Los Angeles City Councilman Hal Bernson and opponents of a $2-billion proposed development he basically supports in Porter Ranch said they began to mend fences at a face-to-face meeting Wednesday. But neither side said any compromise was reached.
Bernson has called for reducing the proposal from 7.5 million square feet of commercial space to about 6 million square feet, but the opposition group, known as PRIDE, wants further reductions.
The City Planning Commission was scheduled to consider the proposal today but is expected to postpone the issue until May 25, said William G. Luddy, the commission's president.
PRIDE, which stands for Porter Ranch Is Developed Enough, does not oppose the 2,195 single-family homes and 800 units of multifamily housing included in the proposal. But it has pressed Bernson to adhere to the area's 1974 community plan, which, according to city planners, allows 650,000 square feet of commercial space at the undeveloped project site in Chatsworth.
Open to Change
Bernson said Wednesday that he thought that the plan was outdated and needed to be revised. And he said after the meeting that although he remained "open to some changes" in his position on the proposal, he had no plans to announce any in the immediate future.

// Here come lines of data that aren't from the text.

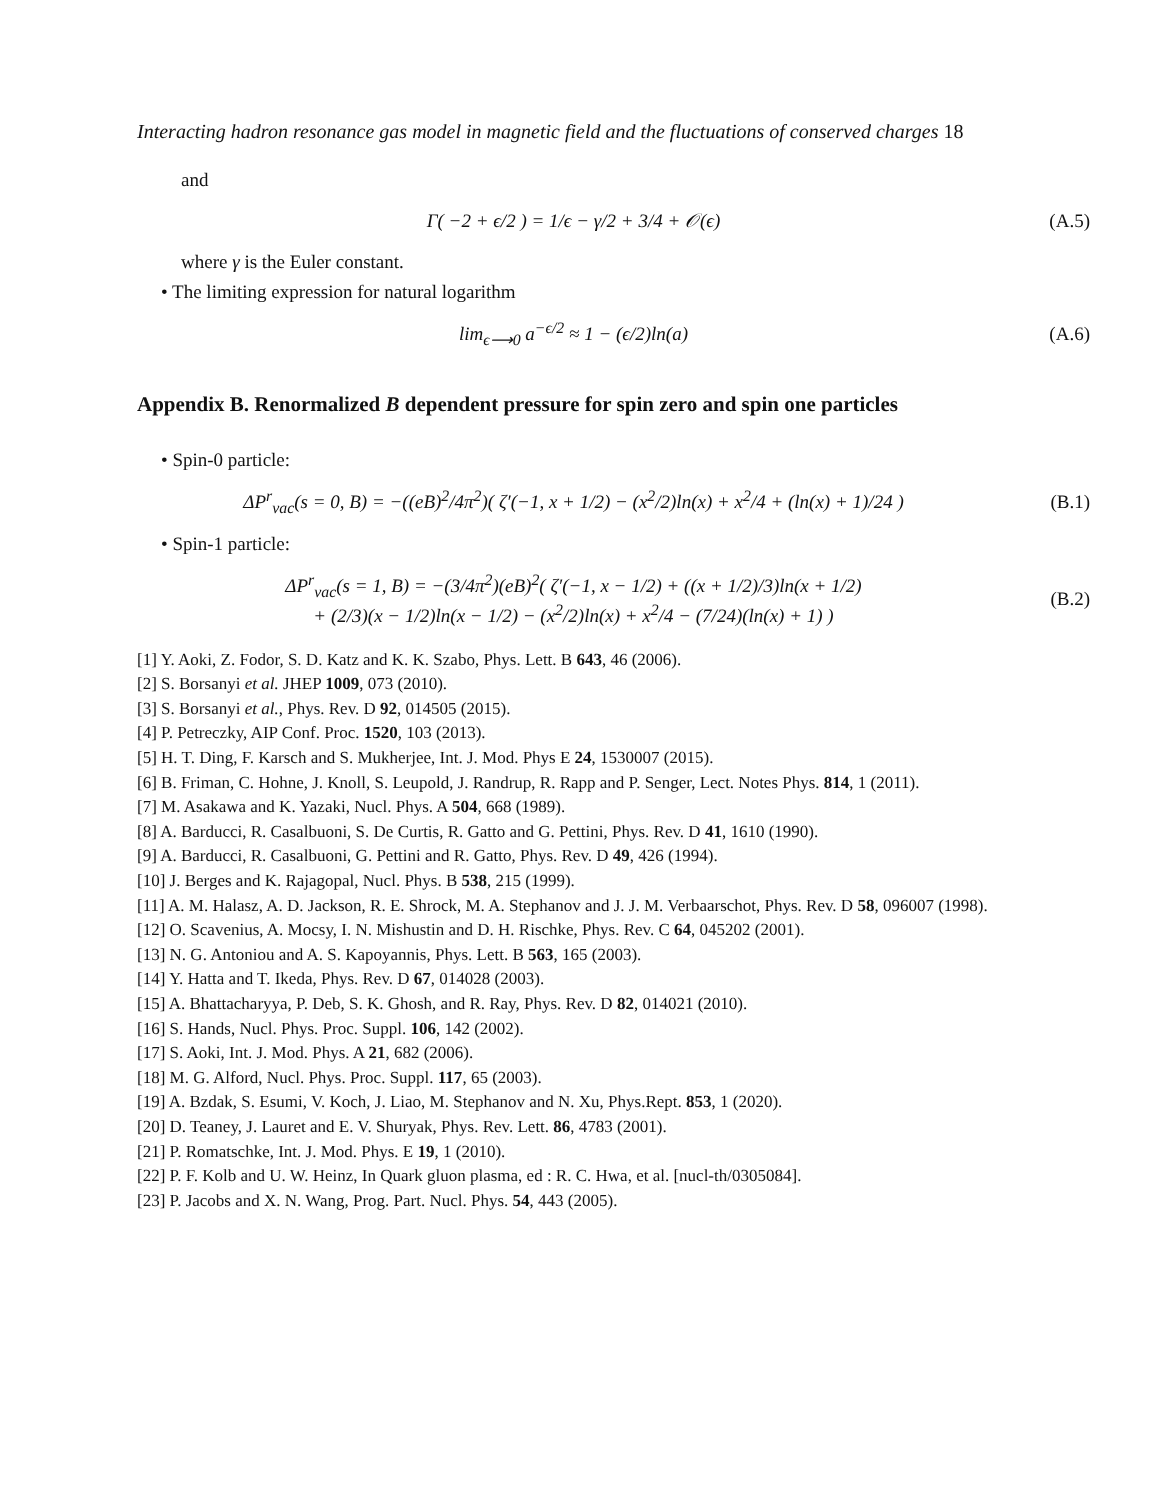Interacting hadron resonance gas model in magnetic field and the fluctuations of conserved charges 18
and
Γ( −2 + ϵ/2 ) = 1/ϵ − γ/2 + 3/4 + 𝒪(ϵ)
(A.5)
where γ is the Euler constant.
• The limiting expression for natural logarithm
lim<sub>ϵ⟶0</sub> a<sup>−ϵ/2</sup> ≈ 1 − (ϵ/2)ln(a) (A.6)
Appendix B. Renormalized B dependent pressure for spin zero and spin one particles
• Spin-0 particle:
ΔP<sup>r</sup><sub>vac</sub>(s = 0, B) = −((eB)<sup>2</sup>/4π<sup>2</sup>)( ζ′(−1, x + 1/2) − (x<sup>2</sup>/2)ln(x) + x<sup>2</sup>/4 + (ln(x) + 1)/24 )
(B.1)
• Spin-1 particle:
ΔP<sup>r</sup><sub>vac</sub>(s = 1, B) = −(3/4π<sup>2</sup>)(eB)<sup>2</sup>( ζ′(−1, x − 1/2) + ((x + 1/2)/3)ln(x + 1/2)
+ (2/3)(x − 1/2)ln(x − 1/2) − (x<sup>2</sup>/2)ln(x) + x<sup>2</sup>/4 − (7/24)(ln(x) + 1) )
(B.2)
[1] Y. Aoki, Z. Fodor, S. D. Katz and K. K. Szabo, Phys. Lett. B 643, 46 (2006).
[2] S. Borsanyi et al. JHEP 1009, 073 (2010).
[3] S. Borsanyi et al., Phys. Rev. D 92, 014505 (2015).
[4] P. Petreczky, AIP Conf. Proc. 1520, 103 (2013).
[5] H. T. Ding, F. Karsch and S. Mukherjee, Int. J. Mod. Phys E 24, 1530007 (2015).
[6] B. Friman, C. Hohne, J. Knoll, S. Leupold, J. Randrup, R. Rapp and P. Senger, Lect. Notes Phys. 814, 1 (2011).
[7] M. Asakawa and K. Yazaki, Nucl. Phys. A 504, 668 (1989).
[8] A. Barducci, R. Casalbuoni, S. De Curtis, R. Gatto and G. Pettini, Phys. Rev. D 41, 1610 (1990).
[9] A. Barducci, R. Casalbuoni, G. Pettini and R. Gatto, Phys. Rev. D 49, 426 (1994).
[10] J. Berges and K. Rajagopal, Nucl. Phys. B 538, 215 (1999).
[11] A. M. Halasz, A. D. Jackson, R. E. Shrock, M. A. Stephanov and J. J. M. Verbaarschot, Phys. Rev. D 58, 096007 (1998).
[12] O. Scavenius, A. Mocsy, I. N. Mishustin and D. H. Rischke, Phys. Rev. C 64, 045202 (2001).
[13] N. G. Antoniou and A. S. Kapoyannis, Phys. Lett. B 563, 165 (2003).
[14] Y. Hatta and T. Ikeda, Phys. Rev. D 67, 014028 (2003).
[15] A. Bhattacharyya, P. Deb, S. K. Ghosh, and R. Ray, Phys. Rev. D 82, 014021 (2010).
[16] S. Hands, Nucl. Phys. Proc. Suppl. 106, 142 (2002).
[17] S. Aoki, Int. J. Mod. Phys. A 21, 682 (2006).
[18] M. G. Alford, Nucl. Phys. Proc. Suppl. 117, 65 (2003).
[19] A. Bzdak, S. Esumi, V. Koch, J. Liao, M. Stephanov and N. Xu, Phys.Rept. 853, 1 (2020).
[20] D. Teaney, J. Lauret and E. V. Shuryak, Phys. Rev. Lett. 86, 4783 (2001).
[21] P. Romatschke, Int. J. Mod. Phys. E 19, 1 (2010).
[22] P. F. Kolb and U. W. Heinz, In Quark gluon plasma, ed : R. C. Hwa, et al. [nucl-th/0305084].
[23] P. Jacobs and X. N. Wang, Prog. Part. Nucl. Phys. 54, 443 (2005).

Bernson said of the meeting with five PRIDE members in his downtown office: "It was important for them to let me know how they feel and, for once, it was by some members who were not engaging in name-calling."

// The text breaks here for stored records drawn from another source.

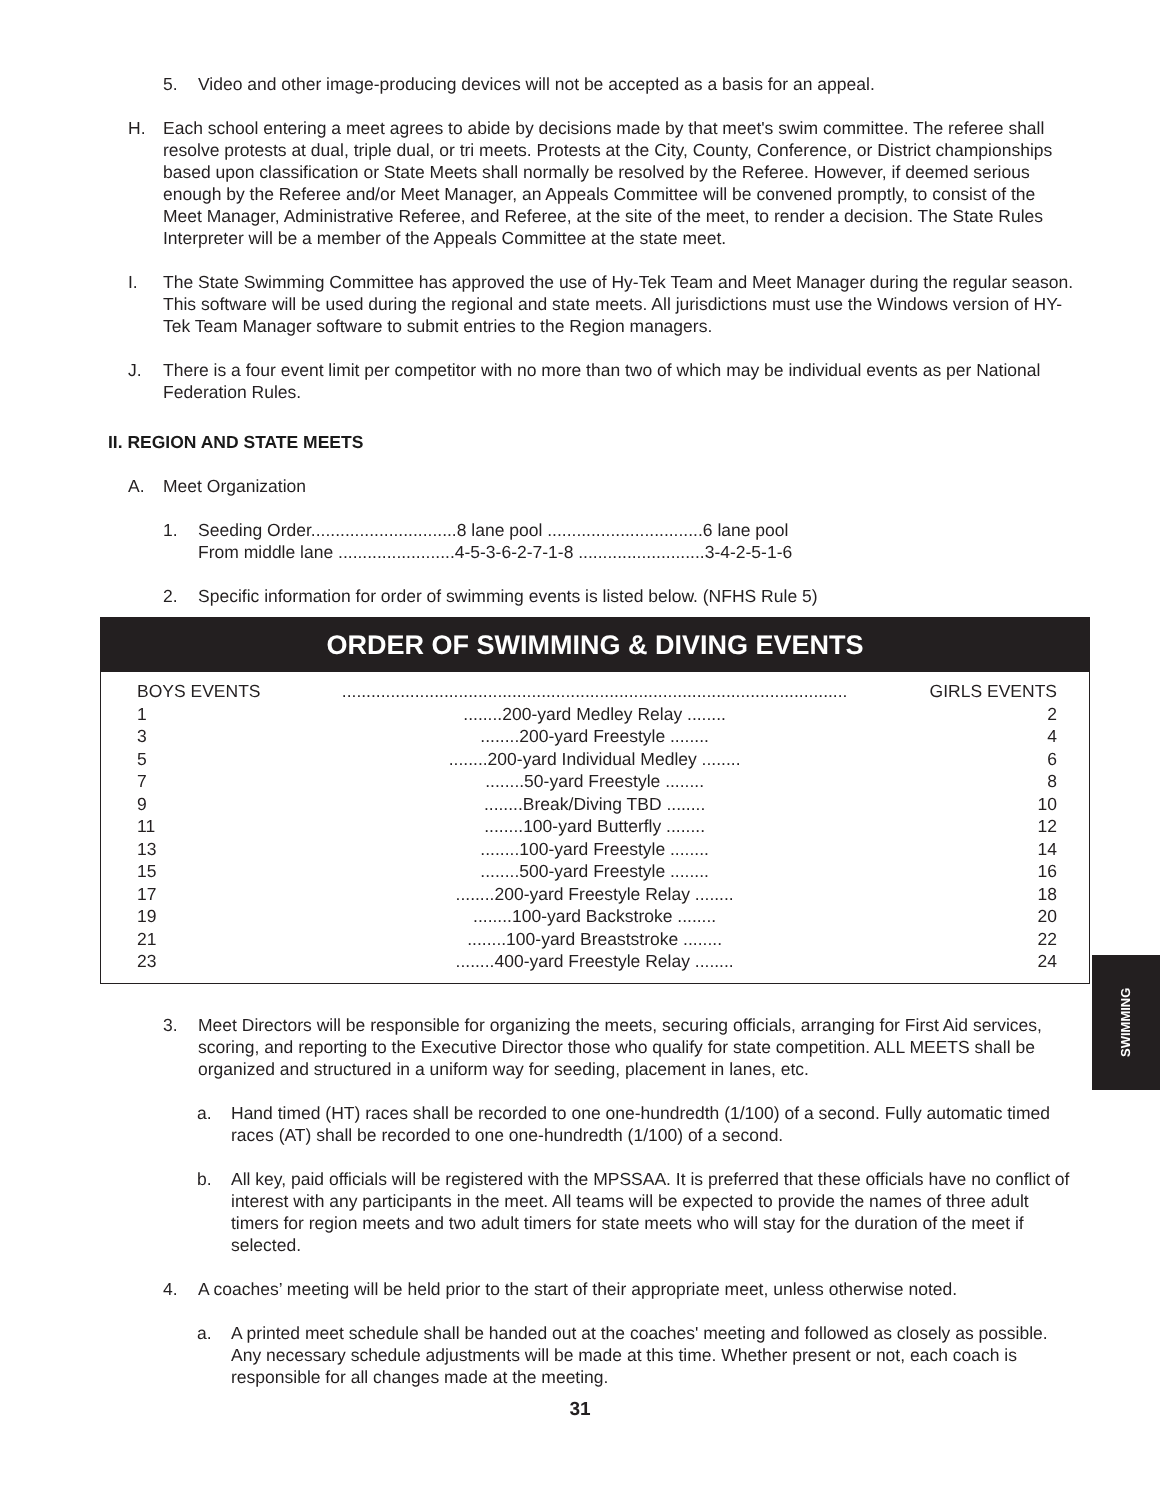5. Video and other image-producing devices will not be accepted as a basis for an appeal.
H. Each school entering a meet agrees to abide by decisions made by that meet's swim committee. The referee shall resolve protests at dual, triple dual, or tri meets. Protests at the City, County, Conference, or District championships based upon classification or State Meets shall normally be resolved by the Referee. However, if deemed serious enough by the Referee and/or Meet Manager, an Appeals Committee will be convened promptly, to consist of the Meet Manager, Administrative Referee, and Referee, at the site of the meet, to render a decision. The State Rules Interpreter will be a member of the Appeals Committee at the state meet.
I. The State Swimming Committee has approved the use of Hy-Tek Team and Meet Manager during the regular season. This software will be used during the regional and state meets. All jurisdictions must use the Windows version of HY-Tek Team Manager software to submit entries to the Region managers.
J. There is a four event limit per competitor with no more than two of which may be individual events as per National Federation Rules.
II. REGION AND STATE MEETS
A. Meet Organization
1. Seeding Order..............................8 lane pool ................................6 lane pool
From middle lane ........................4-5-3-6-2-7-1-8 ..........................3-4-2-5-1-6
2. Specific information for order of swimming events is listed below. (NFHS Rule 5)
ORDER OF SWIMMING & DIVING EVENTS
| BOYS EVENTS | ........................................................................................................ | GIRLS EVENTS |
| --- | --- | --- |
| 1 | ........200-yard Medley Relay ........ | 2 |
| 3 | ........200-yard Freestyle ........ | 4 |
| 5 | ........200-yard Individual Medley ........ | 6 |
| 7 | ........50-yard Freestyle ........ | 8 |
| 9 | ........Break/Diving TBD ........ | 10 |
| 11 | ........100-yard Butterfly ........ | 12 |
| 13 | ........100-yard Freestyle ........ | 14 |
| 15 | ........500-yard Freestyle ........ | 16 |
| 17 | ........200-yard Freestyle Relay ........ | 18 |
| 19 | ........100-yard Backstroke ........ | 20 |
| 21 | ........100-yard Breaststroke ........ | 22 |
| 23 | ........400-yard Freestyle Relay ........ | 24 |
3. Meet Directors will be responsible for organizing the meets, securing officials, arranging for First Aid services, scoring, and reporting to the Executive Director those who qualify for state competition. ALL MEETS shall be organized and structured in a uniform way for seeding, placement in lanes, etc.
a. Hand timed (HT) races shall be recorded to one one-hundredth (1/100) of a second. Fully automatic timed races (AT) shall be recorded to one one-hundredth (1/100) of a second.
b. All key, paid officials will be registered with the MPSSAA. It is preferred that these officials have no conflict of interest with any participants in the meet. All teams will be expected to provide the names of three adult timers for region meets and two adult timers for state meets who will stay for the duration of the meet if selected.
4. A coaches’ meeting will be held prior to the start of their appropriate meet, unless otherwise noted.
a. A printed meet schedule shall be handed out at the coaches' meeting and followed as closely as possible. Any necessary schedule adjustments will be made at this time. Whether present or not, each coach is responsible for all changes made at the meeting.
31
SWIMMING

Paul Chipello, PRIDE's executive director, conceded that "some of the rhetoric in the press has been a little harsh."
"We wanted to open a dialogue with him," Chipello said. "We've done that. . . . He was certainly willing to listen to us."
Nonetheless, Chipello said his optimism was limited.
"The councilman basically has said that even if we can show him massive public opposition to the project, he still feels it's in the best interest of the community," he said.
The proposal will require the developer to pay as much as $80 million to $90 million in traffic improvements that the city could not otherwise afford, Bernson noted. Porter Ranch Development Co. would also enter into a binding agreement to assure that the improvements would be made, he said.
The Planning Commission's consideration of the Porter Ranch plan is expected to be delayed so the city attorney's office can review whether a commissioner has a conflict of interest, Luddy said.
A partnership controlled by the husband of Commissioner Suzette Neiman has more than $100,000 invested in a 10-acre piece of land about a mile from the Porter Ranch project site, according to an economic interest statement that Neiman filed with the city in March.
Neiman could not be reached for comment Wednesday, but her husband, Robert, said 13 of the 19 single-family houses on the property at Rinaldi Street and Canoga Avenue in Chatsworth have been sold. The remainder are expected to be sold within the next three months, after which the Neimans will have no financial interest in the land, he said.
The Porter Ranch project for the hills north of the Simi Valley Freeway would be built over a 20- to 30-year period. It calls for a computerized traffic signal at Rinaldi and Canoga and completion of Rinaldi Street south of the freeway. But Bernson said he has strongly considered opposing those two improvements because the former may not be needed and the latter could have a negative effect on the secluded residential area.
In an unrelated development, Assemblywoman Marian W. La Follette (R-Northridge) in a letter urged Bernson and the Planning Commission not to approve the project "until a complete and identifiable funding source can be found and adopted" for expanding the congested Simi Valley Freeway.